Defect by Will Weaver

"In other words, his defect was a gift," she adds (37). Can a birth defect ever be considered a gift? This novel addresses the struggle of one teen and his acceptance of his extreme defect.

David has a hard time being accepted due to his strange smell and facial abnormalities that cause people to stare. Those faults aren't his real defect, though. David has wings. Under his arms he has extra skin that fans out into wings. After a trick he plays on some bullies where he leads them to believe he jumped off a cliff (in reality he flew off it, but they didn't see), David gets sent to an alternative school where kids who don't fit in go. This, while a hassle at first, turns out to be a good thing when he befriends a girl named Cheetah who suffers seizures. After being spotted soaring the night by two teens soaring, David feels his life fall into chaos. His secret is discovered and he faces the tough decision of whether or not to undergo an "Extreme Makeover" and become normal. In deciding, David meets a young boy who's dying last wish is to see proof of god. Could David, the "injured angel," be the answer? Could his defect actually be a gift?
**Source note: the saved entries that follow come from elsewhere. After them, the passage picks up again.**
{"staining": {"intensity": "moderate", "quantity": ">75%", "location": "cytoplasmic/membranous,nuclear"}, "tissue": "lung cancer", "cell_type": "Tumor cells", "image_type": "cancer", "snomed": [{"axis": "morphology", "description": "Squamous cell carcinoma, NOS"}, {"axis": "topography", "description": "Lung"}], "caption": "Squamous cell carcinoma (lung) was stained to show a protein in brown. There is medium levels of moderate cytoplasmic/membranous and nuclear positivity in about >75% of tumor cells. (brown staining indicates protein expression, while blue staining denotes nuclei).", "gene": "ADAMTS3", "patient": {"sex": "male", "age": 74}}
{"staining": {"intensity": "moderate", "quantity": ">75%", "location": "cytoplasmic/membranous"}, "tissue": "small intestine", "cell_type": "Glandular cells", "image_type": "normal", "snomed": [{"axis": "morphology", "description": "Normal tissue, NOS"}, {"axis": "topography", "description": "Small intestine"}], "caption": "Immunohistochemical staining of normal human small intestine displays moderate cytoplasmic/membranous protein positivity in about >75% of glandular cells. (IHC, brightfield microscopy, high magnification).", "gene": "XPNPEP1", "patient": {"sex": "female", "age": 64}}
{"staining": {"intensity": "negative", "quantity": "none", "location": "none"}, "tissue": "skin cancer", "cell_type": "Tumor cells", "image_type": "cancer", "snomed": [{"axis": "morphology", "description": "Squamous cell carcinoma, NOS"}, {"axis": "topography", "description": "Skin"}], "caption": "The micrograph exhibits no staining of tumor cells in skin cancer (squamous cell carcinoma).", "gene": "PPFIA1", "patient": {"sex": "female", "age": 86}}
This novel does a goes a decent job exploring the challenge many people face of accepting themselves. David sees his wings, at times, as a hindrance to his success in the world. He has trouble making friends and fitting in. Come the end, when he's given an easy way out, he's forced to evaluate his place in the world. Did God make him that way on purpose and, if so, what is it? There are slight religious undertones but it is very subtle. One thing teeny tiny detail that I noticed and felt slightly bothered by (because I'm overly curious and looked it up) is that the author called his defect Icthyosis vulgaris, which, when Googled, comes up as : Ichthyosis vulgaris with an extra "h." This disease is basically dry, scaly skin, not wings or extra skin. This just struck me as off because, in my opinion, it made the book lose a bit of credibility. Teens are curious and I'm sure someone else is going to look it up to see a real picture of someone with wings and be horribly disappointed.

This book was a good read. While David has an extreme case of accepting yourself, the undertones of his story are ones that many people can relate to.